Padahal bila ditelisik Halimah Tussyadiah, namanya bukan berasal dari keluarga berantakan bahkan sebaliknya religius.
Ya, kebadungan sang gadis sudah dimulai sejak kelas empat SD, semakin parah kala bersahabat dengan seorang anak bernama Wulandari (satu kelas), anak seorang penyanyi asal Jakarta.
Mayoritas teman Wulandari adalah anak jalanan, otomatis Halimah masuk dalam lingkaran pergaulan yang tidak sehat.
Melihat gelaja kurang baik, orang tuanya segera memasukan ke pesantren (saat masuk SMP). Halimah tak bisa berkutik, dirinya menyerah.

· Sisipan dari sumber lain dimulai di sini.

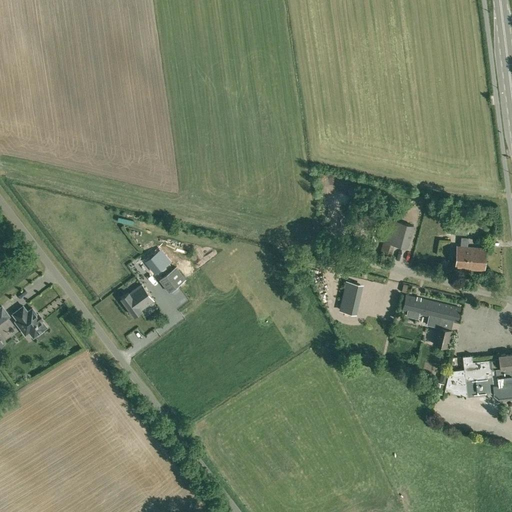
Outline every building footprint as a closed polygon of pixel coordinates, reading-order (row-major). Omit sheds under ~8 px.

Namun ternyata, di Pesantren, kelakuannya tak berubah malah semakin menjadi, aturan ketat tak dipatuhi bahkan guru di sekolah pun dilawan, maka tak heran Halimah sering kena damprat kepala pondok dan diultimatun akan dikeluarkan dari Pesantren.
Tapi, Halimah tak menggubrisnya.
Demikian pula, jika pulang ke rumah, Halimah kolingan dengan sahabatnya Wulandari and the gang (anak punk), terminal dan rel kereta api menjadi tempat asik asikan.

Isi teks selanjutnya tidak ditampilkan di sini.